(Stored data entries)
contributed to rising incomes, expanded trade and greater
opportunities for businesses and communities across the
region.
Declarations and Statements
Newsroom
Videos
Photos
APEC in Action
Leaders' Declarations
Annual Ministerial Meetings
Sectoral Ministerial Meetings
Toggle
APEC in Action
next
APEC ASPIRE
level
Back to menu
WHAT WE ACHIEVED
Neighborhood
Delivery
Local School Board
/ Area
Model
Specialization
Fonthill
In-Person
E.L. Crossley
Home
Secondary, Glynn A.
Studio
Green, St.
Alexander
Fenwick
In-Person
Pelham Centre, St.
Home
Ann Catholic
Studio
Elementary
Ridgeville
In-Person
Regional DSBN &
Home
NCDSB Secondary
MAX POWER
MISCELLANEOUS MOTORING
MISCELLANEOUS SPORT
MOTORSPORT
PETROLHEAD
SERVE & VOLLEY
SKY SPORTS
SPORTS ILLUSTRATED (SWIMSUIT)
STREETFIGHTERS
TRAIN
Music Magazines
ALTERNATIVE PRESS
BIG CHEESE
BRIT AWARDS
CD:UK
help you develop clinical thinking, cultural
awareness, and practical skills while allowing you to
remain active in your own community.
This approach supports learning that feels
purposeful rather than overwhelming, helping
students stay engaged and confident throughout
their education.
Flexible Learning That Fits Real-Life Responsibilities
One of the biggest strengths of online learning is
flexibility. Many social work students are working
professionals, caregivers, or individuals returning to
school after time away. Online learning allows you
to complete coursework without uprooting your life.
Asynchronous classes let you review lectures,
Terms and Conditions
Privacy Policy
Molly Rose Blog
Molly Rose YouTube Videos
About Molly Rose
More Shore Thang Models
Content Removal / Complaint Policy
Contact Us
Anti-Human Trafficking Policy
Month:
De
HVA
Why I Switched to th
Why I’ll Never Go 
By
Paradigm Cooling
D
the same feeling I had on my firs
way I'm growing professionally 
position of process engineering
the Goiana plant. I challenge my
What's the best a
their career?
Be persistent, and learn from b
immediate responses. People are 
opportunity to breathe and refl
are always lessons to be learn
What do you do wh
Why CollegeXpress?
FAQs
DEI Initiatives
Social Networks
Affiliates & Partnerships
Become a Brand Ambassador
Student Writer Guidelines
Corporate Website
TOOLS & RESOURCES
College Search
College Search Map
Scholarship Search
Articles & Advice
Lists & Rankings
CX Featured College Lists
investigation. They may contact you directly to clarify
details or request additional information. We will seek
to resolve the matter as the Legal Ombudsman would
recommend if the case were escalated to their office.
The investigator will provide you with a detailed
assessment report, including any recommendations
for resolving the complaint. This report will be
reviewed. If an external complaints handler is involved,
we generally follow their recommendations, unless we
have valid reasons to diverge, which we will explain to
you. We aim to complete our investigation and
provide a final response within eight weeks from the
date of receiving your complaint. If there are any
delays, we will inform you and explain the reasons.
--
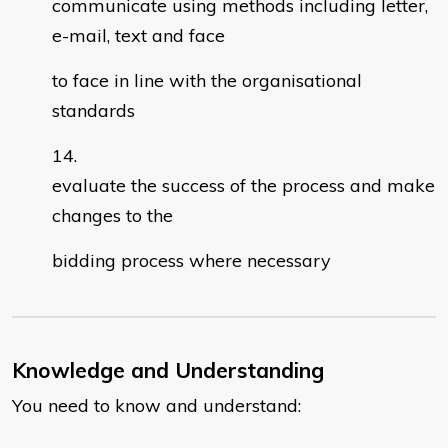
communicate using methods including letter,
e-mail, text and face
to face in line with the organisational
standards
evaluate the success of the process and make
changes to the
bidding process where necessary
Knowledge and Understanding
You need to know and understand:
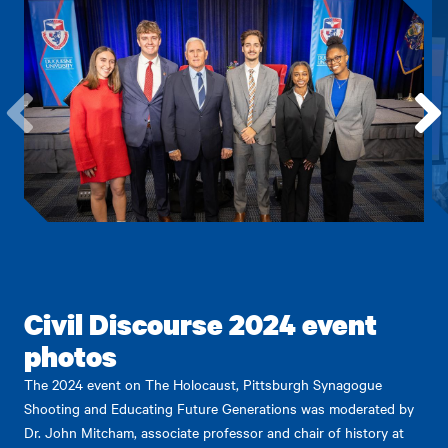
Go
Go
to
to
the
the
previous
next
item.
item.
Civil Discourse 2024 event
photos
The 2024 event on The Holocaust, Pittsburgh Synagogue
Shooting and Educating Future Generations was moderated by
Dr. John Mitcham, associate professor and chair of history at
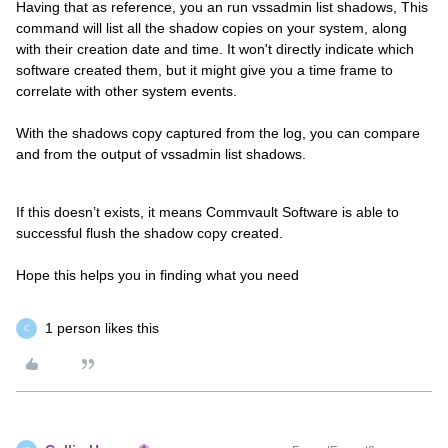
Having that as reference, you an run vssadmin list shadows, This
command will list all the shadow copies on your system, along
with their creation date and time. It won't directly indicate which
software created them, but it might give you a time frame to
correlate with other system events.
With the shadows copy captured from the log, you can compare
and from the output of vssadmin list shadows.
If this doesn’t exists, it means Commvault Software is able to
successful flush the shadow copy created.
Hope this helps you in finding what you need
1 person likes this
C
--
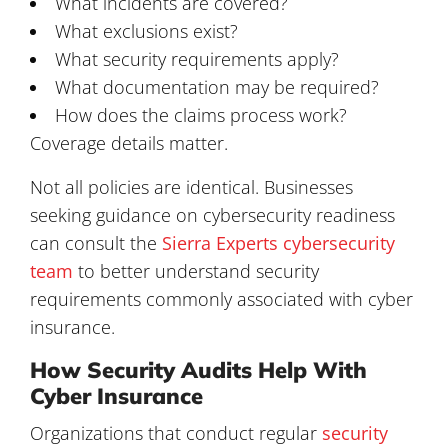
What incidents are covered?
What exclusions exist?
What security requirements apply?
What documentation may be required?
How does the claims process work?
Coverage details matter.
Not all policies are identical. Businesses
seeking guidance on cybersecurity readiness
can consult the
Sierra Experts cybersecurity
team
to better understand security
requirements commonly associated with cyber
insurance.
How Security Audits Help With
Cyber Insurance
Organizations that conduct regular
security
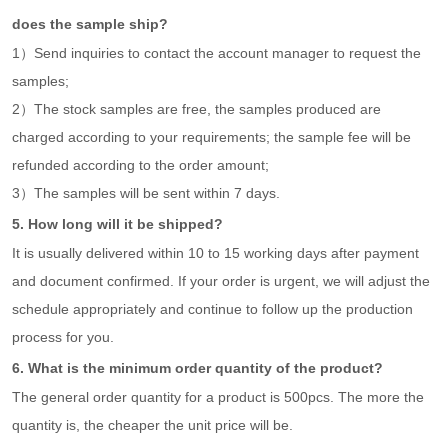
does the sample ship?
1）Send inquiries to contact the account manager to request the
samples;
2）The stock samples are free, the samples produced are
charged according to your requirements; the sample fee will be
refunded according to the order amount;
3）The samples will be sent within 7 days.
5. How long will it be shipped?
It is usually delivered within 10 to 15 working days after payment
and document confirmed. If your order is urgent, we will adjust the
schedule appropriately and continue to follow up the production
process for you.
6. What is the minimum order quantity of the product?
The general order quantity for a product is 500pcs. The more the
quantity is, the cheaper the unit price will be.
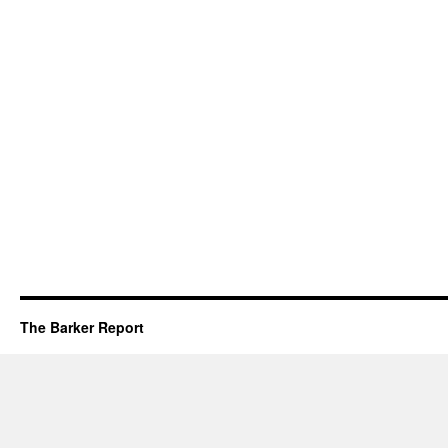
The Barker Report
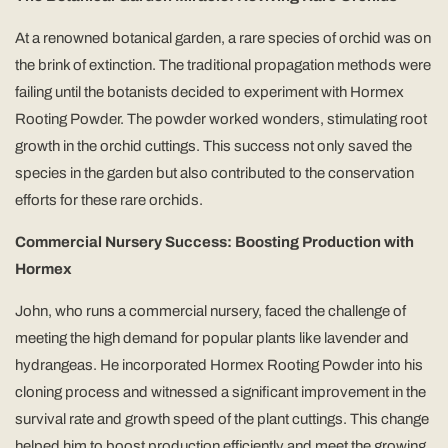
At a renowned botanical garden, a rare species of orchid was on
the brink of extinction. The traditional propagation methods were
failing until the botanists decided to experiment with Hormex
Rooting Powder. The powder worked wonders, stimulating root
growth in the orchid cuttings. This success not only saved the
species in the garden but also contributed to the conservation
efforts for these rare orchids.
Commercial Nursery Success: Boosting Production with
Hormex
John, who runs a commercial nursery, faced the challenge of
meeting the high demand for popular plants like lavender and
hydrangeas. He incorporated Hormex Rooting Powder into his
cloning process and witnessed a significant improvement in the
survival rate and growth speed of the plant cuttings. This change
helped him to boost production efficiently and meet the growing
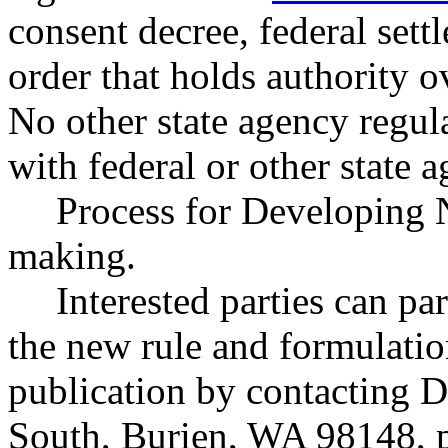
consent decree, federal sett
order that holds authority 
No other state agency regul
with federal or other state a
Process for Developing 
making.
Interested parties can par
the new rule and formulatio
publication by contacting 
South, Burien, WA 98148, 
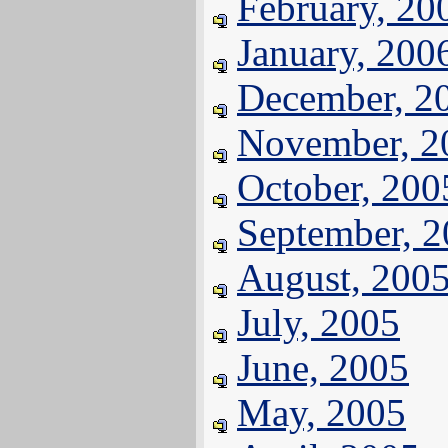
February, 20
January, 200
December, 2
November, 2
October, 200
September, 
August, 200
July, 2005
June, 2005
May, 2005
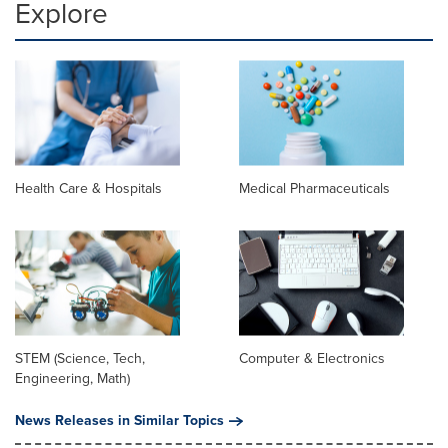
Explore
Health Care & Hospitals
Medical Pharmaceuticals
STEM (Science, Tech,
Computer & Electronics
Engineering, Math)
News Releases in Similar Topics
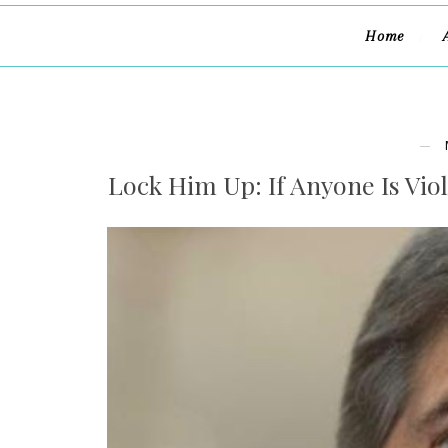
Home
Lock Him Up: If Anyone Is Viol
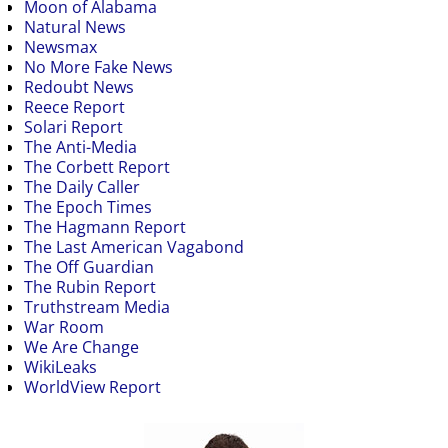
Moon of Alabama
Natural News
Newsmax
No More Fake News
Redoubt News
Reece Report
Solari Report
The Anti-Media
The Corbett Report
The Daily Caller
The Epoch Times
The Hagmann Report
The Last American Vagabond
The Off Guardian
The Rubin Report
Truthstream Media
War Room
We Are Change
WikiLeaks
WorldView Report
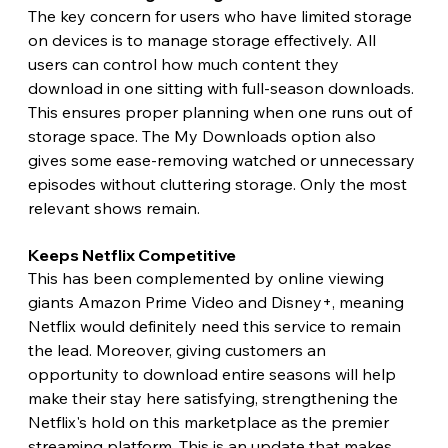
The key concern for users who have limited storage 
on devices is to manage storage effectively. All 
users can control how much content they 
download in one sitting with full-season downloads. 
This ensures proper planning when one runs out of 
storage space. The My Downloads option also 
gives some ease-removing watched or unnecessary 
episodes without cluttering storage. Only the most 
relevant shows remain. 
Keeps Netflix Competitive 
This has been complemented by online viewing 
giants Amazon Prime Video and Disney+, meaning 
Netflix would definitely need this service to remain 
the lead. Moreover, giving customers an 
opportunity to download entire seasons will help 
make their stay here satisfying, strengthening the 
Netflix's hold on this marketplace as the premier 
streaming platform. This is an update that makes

● Problem statement:
Tally the lines of the records that contain the string "Policy", counting only matches with the same capitalization. Give the number alone.

● Solution for this exercise:
3